SPRINGFIELD — A high court decision this week holding that state law still treats property rights of married and unmarried couples differently has been altered.

The crux of the decision that upheld an old precedent against cohabiting couples is still very much intact. But the justices struck language suggesting the same-sex couple at the center of the case could have done more to acquire the same rights as married couples.

In the initial version of the opinion released Thursday, Jane E. Blumenthal v. Eileen M. Brewer, the majority justices wrote that it was not irrational to keep those rights from a same-sex couple even though gay marriage was only recently legalized. The couple still had recourse, Justice Lloyd A. Karmeier wrote.

In short, the couple could have gotten married in another state like Massachusetts, an early adopter of same-sex marriage, “despite the inconvenience,” the justices wrote.

Illinois would not have recognized the marriage, the court acknowledged, but then Eileen Brewer and Jane Blumenthal could have filed claims similar to the ones in the 2013 U.S. Supreme Court case United States v. Windsor, which held that limiting marriage to heterosexual couples under certain federal laws was an equal protection violation.

Or the couple could have filed a constitutional case against Illinois’ now-defunct ban on same-sex marriage, much like the plaintiffs did in the 2015 U.S. Supreme Court case Obergefell v. Hodges, which legalized gay marriage across the country.

“Yet, Blumenthal and Brewer chose none of these options,” the Illinois Supreme Court’s 5-2 majority opinion stated. “In light of the possible remedies available at the time of the former domestic partners’ relationship, Brewer cannot now claim that her state and federal due process and equal protection rights were violated.”

But the high court backed away from that reasoning Thursday afternoon. That’s when it posted an updated version of the opinion with the relevant section, Paragraph 88, omitted. The court did not explain its rationale for updating or correcting the opinion.

The case stemmed from a dispute between Cook County Circuit Judge Brewer, and Blumenthal a physician, who shared a Chicago home and raised children together for years before ending their relationship in 2008.

When Blumenthal filed claims to divide ownership of the home in court, Brewer countered with a handful of claims of her own, including ones dealing with unjust enrichment and equitable division.

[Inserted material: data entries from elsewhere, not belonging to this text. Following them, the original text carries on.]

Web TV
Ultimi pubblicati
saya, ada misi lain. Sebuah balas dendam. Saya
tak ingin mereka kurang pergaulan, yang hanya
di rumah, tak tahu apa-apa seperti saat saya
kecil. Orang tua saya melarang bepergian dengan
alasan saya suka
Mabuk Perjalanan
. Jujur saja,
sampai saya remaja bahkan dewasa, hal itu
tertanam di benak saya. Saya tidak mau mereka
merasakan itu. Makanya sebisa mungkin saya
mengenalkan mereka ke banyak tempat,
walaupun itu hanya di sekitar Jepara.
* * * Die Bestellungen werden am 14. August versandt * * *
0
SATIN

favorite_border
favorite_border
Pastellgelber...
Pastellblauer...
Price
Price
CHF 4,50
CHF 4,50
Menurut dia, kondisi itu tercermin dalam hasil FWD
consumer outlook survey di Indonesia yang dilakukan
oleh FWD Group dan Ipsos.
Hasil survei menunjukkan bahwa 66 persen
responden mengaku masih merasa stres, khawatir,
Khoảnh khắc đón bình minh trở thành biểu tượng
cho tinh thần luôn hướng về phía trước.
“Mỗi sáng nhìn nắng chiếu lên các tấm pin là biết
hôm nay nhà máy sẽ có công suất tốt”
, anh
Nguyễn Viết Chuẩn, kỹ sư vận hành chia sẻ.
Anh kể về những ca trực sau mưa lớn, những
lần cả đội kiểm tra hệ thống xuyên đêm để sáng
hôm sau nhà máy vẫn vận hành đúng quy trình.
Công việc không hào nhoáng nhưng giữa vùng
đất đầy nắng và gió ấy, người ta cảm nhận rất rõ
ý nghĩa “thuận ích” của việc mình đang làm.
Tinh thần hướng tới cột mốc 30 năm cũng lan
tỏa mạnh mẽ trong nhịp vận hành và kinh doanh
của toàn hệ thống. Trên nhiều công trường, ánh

A lower court ruled that the 1979 Illinois high court decision in Hewitt v. Hewitt, which relied on a state law prohibition against common law marriage, barred Brewer’s counterclaims.

An appellate court ruled in Brewer’s favor, noting the public policy tide has shifted dramatically in favor of what some would consider “untraditional” relationships since the Hewitt decision. Cohabitation is no longer criminalized; same-sex couples, nonmarried couples and their children have more rights now and that the old precedent no longer makes sense, the panel found..

But the justices ruled the appellate court overstepped its authority in trying to overturn Hewitt, and that “despite all of these numerous changes to other family-related statutes, the statutory prohibition against common law marriage set forth in [S]ection 214 of the Marriage and Dissolution Act has remained completely untouched and unqualified.”

Michael T. Reagan, a sole practitioner in Ottawa who has brought hundreds of cases to the Supreme Court, said while there was a lot of attention on the merits and details of the case, the decision placed an important focus on fundamentals.

“I think this case is yet another example of why it is invaluable to constantly follow the work of the Supreme Court,” said Reagan, who was not involved in the case. “The opinion taught lessons about fundamental concepts such as appellate jurisdiction and the hierarchical structure of the court system. The court has made it clear in several recent opinions that an appellate court must follow Supreme Court opinions and that one appellate panel may not overrule any other appellate panel.”

But a partial dissent, authored by Justice Mary Jane Theis and joined by Justice Anne M. Burke, criticized the majority for doubling down on “an oddly myopic and moralistic view of cohabitation.”

They called the Hewitt decision a “sweeping and near-defamatory statement,” and one that “etched into the Illinois Reports the arcane view that domestic partners who choose to cohabit, but not marry, are engaged in ‘illicit’ or ‘meretricious’ behavior at odds with the foundational values of ‘our family-based society.”

They agreed with the majority’s handling of claims related to the couple’s home, but would have remanded to the trial court the lone claim dealing with the value of Blumenthal’s medical practice.

“Hewitt’s flaws, both linguistic and legal, have become more apparent with time. Our holding there is a court-made rule that this court should overrule,” Theis wrote.